REQUIRED WORK => Convert every line of the material below into a numbered list, omitting any blank lines.

[Source data]
★ ★ ★ ★ ★
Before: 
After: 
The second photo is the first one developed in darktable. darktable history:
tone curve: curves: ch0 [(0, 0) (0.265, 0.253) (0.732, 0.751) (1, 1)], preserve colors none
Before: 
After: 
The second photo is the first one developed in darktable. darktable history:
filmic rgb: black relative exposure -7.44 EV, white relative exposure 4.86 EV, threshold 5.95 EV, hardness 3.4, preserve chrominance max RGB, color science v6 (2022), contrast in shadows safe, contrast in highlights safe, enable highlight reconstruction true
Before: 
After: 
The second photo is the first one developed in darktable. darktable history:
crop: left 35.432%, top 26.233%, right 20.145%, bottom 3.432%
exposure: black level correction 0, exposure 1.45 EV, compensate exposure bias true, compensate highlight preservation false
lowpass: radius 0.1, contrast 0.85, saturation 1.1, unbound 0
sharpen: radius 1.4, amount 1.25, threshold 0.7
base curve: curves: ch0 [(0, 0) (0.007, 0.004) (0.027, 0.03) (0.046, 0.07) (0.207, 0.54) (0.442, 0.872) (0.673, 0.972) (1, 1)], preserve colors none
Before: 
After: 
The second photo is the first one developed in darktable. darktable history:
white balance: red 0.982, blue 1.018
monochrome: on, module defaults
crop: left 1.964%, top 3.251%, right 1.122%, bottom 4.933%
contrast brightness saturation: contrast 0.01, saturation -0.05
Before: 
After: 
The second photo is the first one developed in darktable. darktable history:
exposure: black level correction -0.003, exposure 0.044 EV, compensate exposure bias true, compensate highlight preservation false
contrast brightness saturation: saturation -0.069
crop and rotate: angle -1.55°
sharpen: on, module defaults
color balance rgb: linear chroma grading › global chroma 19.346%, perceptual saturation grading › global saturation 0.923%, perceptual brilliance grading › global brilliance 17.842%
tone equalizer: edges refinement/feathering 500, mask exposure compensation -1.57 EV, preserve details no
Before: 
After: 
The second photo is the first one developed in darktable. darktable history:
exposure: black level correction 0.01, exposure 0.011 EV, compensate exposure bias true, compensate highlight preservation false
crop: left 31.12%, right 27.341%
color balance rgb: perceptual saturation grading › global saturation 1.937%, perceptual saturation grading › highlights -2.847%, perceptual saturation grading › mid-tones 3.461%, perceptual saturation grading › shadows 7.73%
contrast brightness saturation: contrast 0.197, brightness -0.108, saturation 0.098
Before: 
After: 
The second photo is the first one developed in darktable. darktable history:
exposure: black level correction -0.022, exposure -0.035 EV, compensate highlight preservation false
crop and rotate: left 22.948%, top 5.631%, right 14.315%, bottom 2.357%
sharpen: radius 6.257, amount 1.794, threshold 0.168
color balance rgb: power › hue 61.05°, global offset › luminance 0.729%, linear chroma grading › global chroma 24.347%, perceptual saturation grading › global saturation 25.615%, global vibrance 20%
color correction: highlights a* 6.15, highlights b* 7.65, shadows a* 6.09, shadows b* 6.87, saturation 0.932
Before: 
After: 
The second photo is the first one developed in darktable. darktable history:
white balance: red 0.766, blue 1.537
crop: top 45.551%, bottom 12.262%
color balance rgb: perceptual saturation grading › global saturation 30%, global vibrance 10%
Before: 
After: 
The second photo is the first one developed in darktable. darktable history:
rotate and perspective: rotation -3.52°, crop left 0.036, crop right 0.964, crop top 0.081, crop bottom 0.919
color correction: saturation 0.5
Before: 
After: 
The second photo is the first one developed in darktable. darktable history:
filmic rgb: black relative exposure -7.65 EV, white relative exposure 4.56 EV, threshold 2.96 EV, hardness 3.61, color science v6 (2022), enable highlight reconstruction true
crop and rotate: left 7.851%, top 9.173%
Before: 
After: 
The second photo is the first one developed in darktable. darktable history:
★ ★ ★ ★ ★
COMPLETE ANSWER =>
1. Before: 
2. After: 
3. The second photo is the first one developed in darktable. darktable history:
4. tone curve: curves: ch0 [(0, 0) (0.265, 0.253) (0.732, 0.751) (1, 1)], preserve colors none
5. Before: 
6. After: 
7. The second photo is the first one developed in darktable. darktable history:
8. filmic rgb: black relative exposure -7.44 EV, white relative exposure 4.86 EV, threshold 5.95 EV, hardness 3.4, preserve chrominance max RGB, color science v6 (2022), contrast in shadows safe, contrast in highlights safe, enable highlight reconstruction true
9. Before: 
10. After: 
11. The second photo is the first one developed in darktable. darktable history:
12. crop: left 35.432%, top 26.233%, right 20.145%, bottom 3.432%
13. exposure: black level correction 0, exposure 1.45 EV, compensate exposure bias true, compensate highlight preservation false
14. lowpass: radius 0.1, contrast 0.85, saturation 1.1, unbound 0
15. sharpen: radius 1.4, amount 1.25, threshold 0.7
16. base curve: curves: ch0 [(0, 0) (0.007, 0.004) (0.027, 0.03) (0.046, 0.07) (0.207, 0.54) (0.442, 0.872) (0.673, 0.972) (1, 1)], preserve colors none
17. Before: 
18. After: 
19. The second photo is the first one developed in darktable. darktable history:
20. white balance: red 0.982, blue 1.018
21. monochrome: on, module defaults
22. crop: left 1.964%, top 3.251%, right 1.122%, bottom 4.933%
23. contrast brightness saturation: contrast 0.01, saturation -0.05
24. Before: 
25. After: 
26. The second photo is the first one developed in darktable. darktable history:
27. exposure: black level correction -0.003, exposure 0.044 EV, compensate exposure bias true, compensate highlight preservation false
28. contrast brightness saturation: saturation -0.069
29. crop and rotate: angle -1.55°
30. sharpen: on, module defaults
31. color balance rgb: linear chroma grading › global chroma 19.346%, perceptual saturation grading › global saturation 0.923%, perceptual brilliance grading › global brilliance 17.842%
32. tone equalizer: edges refinement/feathering 500, mask exposure compensation -1.57 EV, preserve details no
33. Before: 
34. After: 
35. The second photo is the first one developed in darktable. darktable history:
36. exposure: black level correction 0.01, exposure 0.011 EV, compensate exposure bias true, compensate highlight preservation false
37. crop: left 31.12%, right 27.341%
38. color balance rgb: perceptual saturation grading › global saturation 1.937%, perceptual saturation grading › highlights -2.847%, perceptual saturation grading › mid-tones 3.461%, perceptual saturation grading › shadows 7.73%
39. contrast brightness saturation: contrast 0.197, brightness -0.108, saturation 0.098
40. Before: 
41. After: 
42. The second photo is the first one developed in darktable. darktable history:
43. exposure: black level correction -0.022, exposure -0.035 EV, compensate highlight preservation false
44. crop and rotate: left 22.948%, top 5.631%, right 14.315%, bottom 2.357%
45. sharpen: radius 6.257, amount 1.794, threshold 0.168
46. color balance rgb: power › hue 61.05°, global offset › luminance 0.729%, linear chroma grading › global chroma 24.347%, perceptual saturation grading › global saturation 25.615%, global vibrance 20%
47. color correction: highlights a* 6.15, highlights b* 7.65, shadows a* 6.09, shadows b* 6.87, saturation 0.932
48. Before: 
49. After: 
50. The second photo is the first one developed in darktable. darktable history:
51. white balance: red 0.766, blue 1.537
52. crop: top 45.551%, bottom 12.262%
53. color balance rgb: perceptual saturation grading › global saturation 30%, global vibrance 10%
54. Before: 
55. After: 
56. The second photo is the first one developed in darktable. darktable history:
57. rotate and perspective: rotation -3.52°, crop left 0.036, crop right 0.964, crop top 0.081, crop bottom 0.919
58. color correction: saturation 0.5
59. Before: 
60. After: 
61. The second photo is the first one developed in darktable. darktable history:
62. filmic rgb: black relative exposure -7.65 EV, white relative exposure 4.56 EV, threshold 2.96 EV, hardness 3.61, color science v6 (2022), enable highlight reconstruction true
63. crop and rotate: left 7.851%, top 9.173%
64. Before: 
65. After: 
66. The second photo is the first one developed in darktable. darktable history:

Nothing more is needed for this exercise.